Approachability over performance

The main tenet of pymerlin is approachability, and its aim is to enable rapid prototyping of models and activities. While where possible, performance will be considered, it is expected that someone who wants to seriously engineer the performance of their simulation will port their code to Java - which has the double benefit of removing socket communication overhead, as well as giving the engineer a single Java process to instrument and analyze, rather than a hybrid system, which may be more difficult to characterize.

Round trips

Some objects that the mission model provides to the simulation driver are pass-through objects - i.e. the driver merely returns these objects to the mission model when it is appropriate to do so. These objects need not be converted to Java types - it is sufficient to pass a handle to the simulation driver, as long as the handle can be used to look up the original object when needed. This is why certain global variables exist in _globals.py - they are used to cache python objects and pass only their id to the Java process.

Warning

As implemented, this can be a source of a memory leak. Some careful cleanup is required to make this approach viable for larger use cases

For resources and activity arguments (i.e. things that are represented as “SerializedValue” on the Java side), it is important not to make use of the python cache. This will help with integrating a python mission model with the rest of the Aerie system by allowing the python code to handle inputs generated elsewhere in the system, and provide outputs that can be understood by the rest of the system.

Async/await vs threads

pymerlin originally required tasks to be defined as async functions (a.k.a coroutines), but that was in tension with the “approachability over performance” principle. Version 0.0.8 replaced async functions with regular functions, and used threads instead. This significantly simplified the implementation, as well as the mental model. If thread switching turns out to be a performance bottleneck, async tasks should be reintroduced as an optional alternative.

Use pythonic idioms

To the extent possible, pymerlin should expose pythonic APIs. This means:

  • Use snake_case for functions, methods, and variables

  • Use CAPITAL_SNAKE_CASE for constants

  • Use lowercasenospaces for modules

  • Use TitleCase for classes

  • Leverage context managers for cleanup

  • Prefer duck typing to explicit inheritance

  • Public API should include docstrings and type annotations

  • Prefix private attributes with one underscore

  • Prefer simple attributes to properties

  • Override operators where appropriate

  • Enumerate entry points into public API in the init.py’s all attribute.

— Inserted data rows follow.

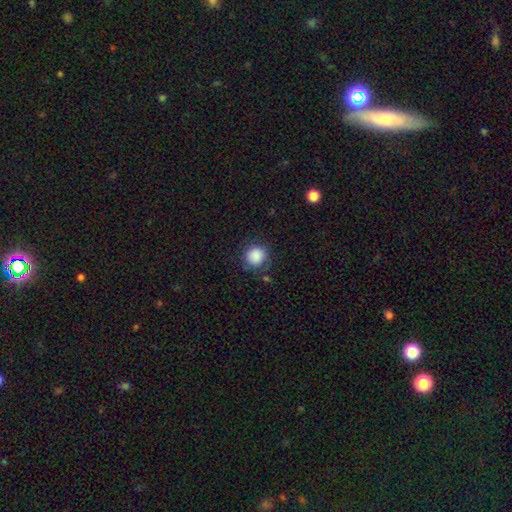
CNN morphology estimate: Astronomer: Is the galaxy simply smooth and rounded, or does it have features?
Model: smooth — 86%.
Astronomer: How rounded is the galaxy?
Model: round — 88%.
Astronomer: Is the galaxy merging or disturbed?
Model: none — 78%.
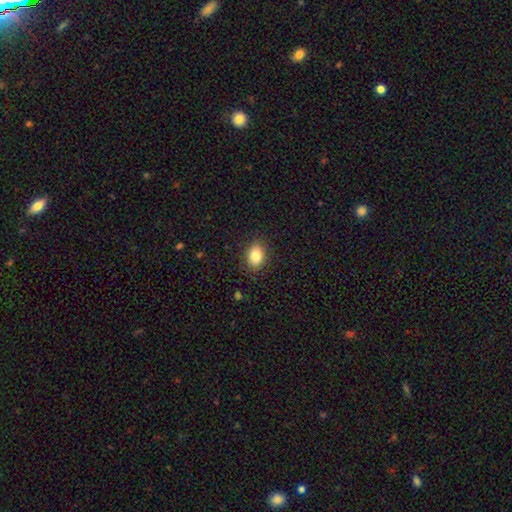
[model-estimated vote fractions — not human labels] smooth 84%, star or artifact 9%, featured or disk 7%. Down the decision tree: how rounded — in between (73%); merging — none (87%).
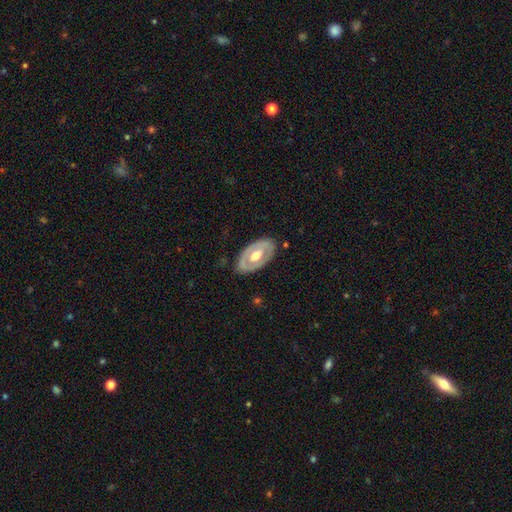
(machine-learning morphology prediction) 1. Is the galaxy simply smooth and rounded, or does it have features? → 60% featured or disk, 36% smooth, 5% star or artifact.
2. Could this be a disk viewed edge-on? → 88% no, 12% yes.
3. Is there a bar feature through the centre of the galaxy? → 73% no, 19% weak, 8% strong.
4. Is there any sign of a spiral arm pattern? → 85% no, 15% yes.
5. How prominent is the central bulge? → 68% moderate, 24% large, 6% small, 1% dominant, 1% none.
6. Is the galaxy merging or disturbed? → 81% none, 14% minor disturbance, 4% major disturbance, 1% merger.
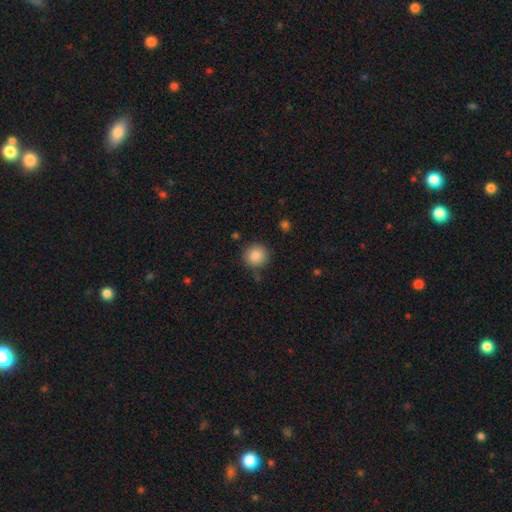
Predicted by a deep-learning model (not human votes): Smooth or featured: smooth — 87% (star or artifact — 8%)
How rounded: round — 93% (in between — 6%)
Merging: none — 85% (minor disturbance — 10%)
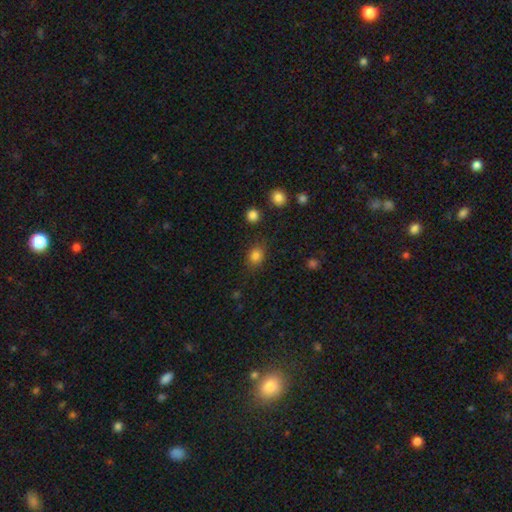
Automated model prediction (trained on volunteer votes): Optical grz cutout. It shows a smooth galaxy with no disk features (82%) that is round (54%). Merging: none (81%).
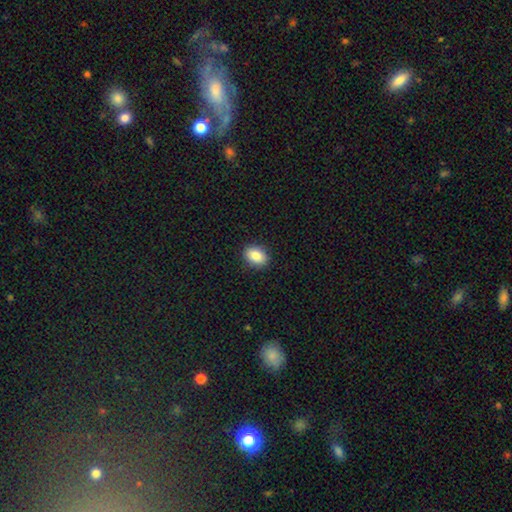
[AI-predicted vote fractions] Smooth or featured: smooth — 87% (star or artifact — 8%)
How rounded: in between — 75% (round — 24%)
Merging: none — 89% (minor disturbance — 8%)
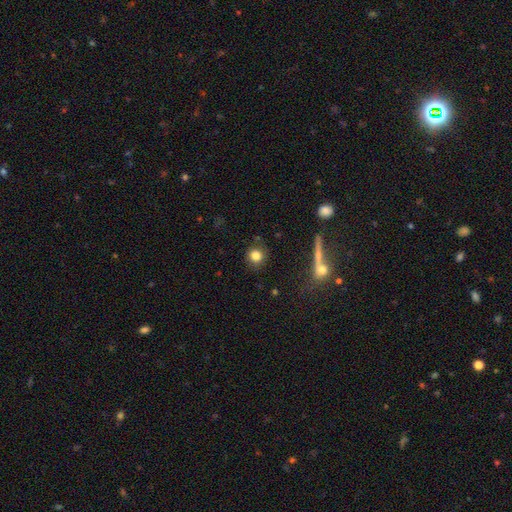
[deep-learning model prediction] This appears to be a smooth galaxy with no disk features (82%) that is round (89%). Merging: none (85%).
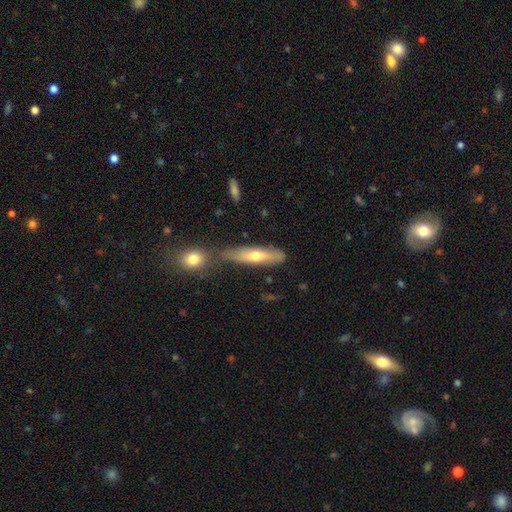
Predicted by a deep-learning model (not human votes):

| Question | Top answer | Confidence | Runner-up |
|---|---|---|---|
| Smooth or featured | smooth | 48% | featured or disk (45%) |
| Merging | none | 61% | minor disturbance (18%) |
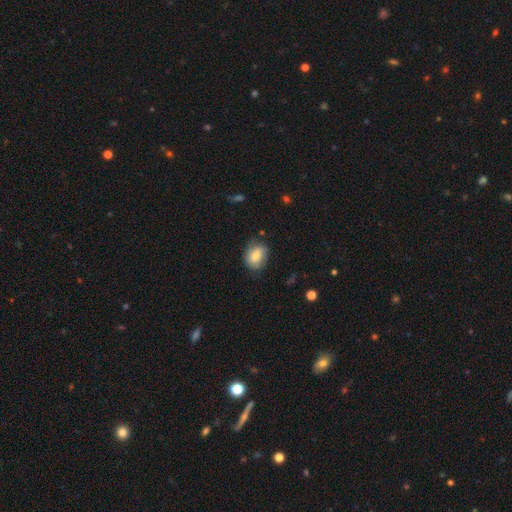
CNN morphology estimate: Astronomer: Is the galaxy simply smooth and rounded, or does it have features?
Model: smooth — 70%.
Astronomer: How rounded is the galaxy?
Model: in between — 55% (runner-up: round, 43%).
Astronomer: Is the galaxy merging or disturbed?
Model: none — 69%.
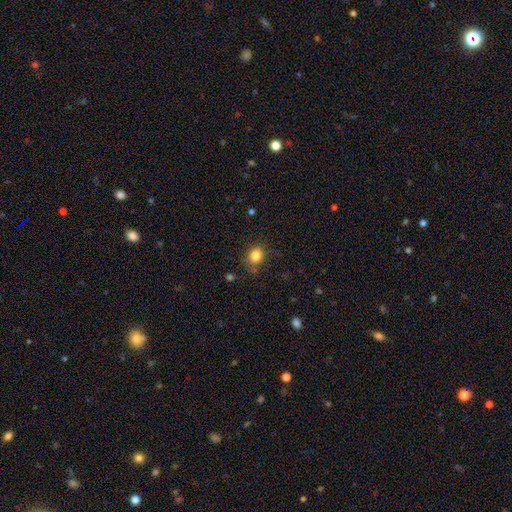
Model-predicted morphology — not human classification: Q: Smooth or featured?
A: smooth (82%); runner-up: star or artifact (11%)
Q: How rounded?
A: round (74%); runner-up: in between (25%)
Q: Merging?
A: none (74%); runner-up: minor disturbance (18%)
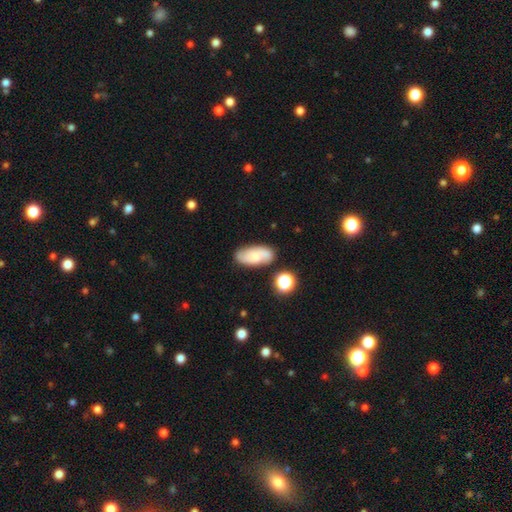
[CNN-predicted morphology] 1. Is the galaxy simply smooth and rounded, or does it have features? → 49% smooth, 41% featured or disk, 9% star or artifact.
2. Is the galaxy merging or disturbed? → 71% none, 16% minor disturbance, 9% merger, 4% major disturbance.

Consult PEP8 for additional ideas.

But what about Aerie idioms?

For now, stick to pythonic style - cross that bridge when uploading pymerlin can build Aerie-compatible jars

Emphasize debuggability

On one hand, we need to do our best not to show users Java stack traces - or at least show them when they’re useful and not overwhelming. On the other hand, we must not obscure useful debugging information. This is a delicate balance to strike.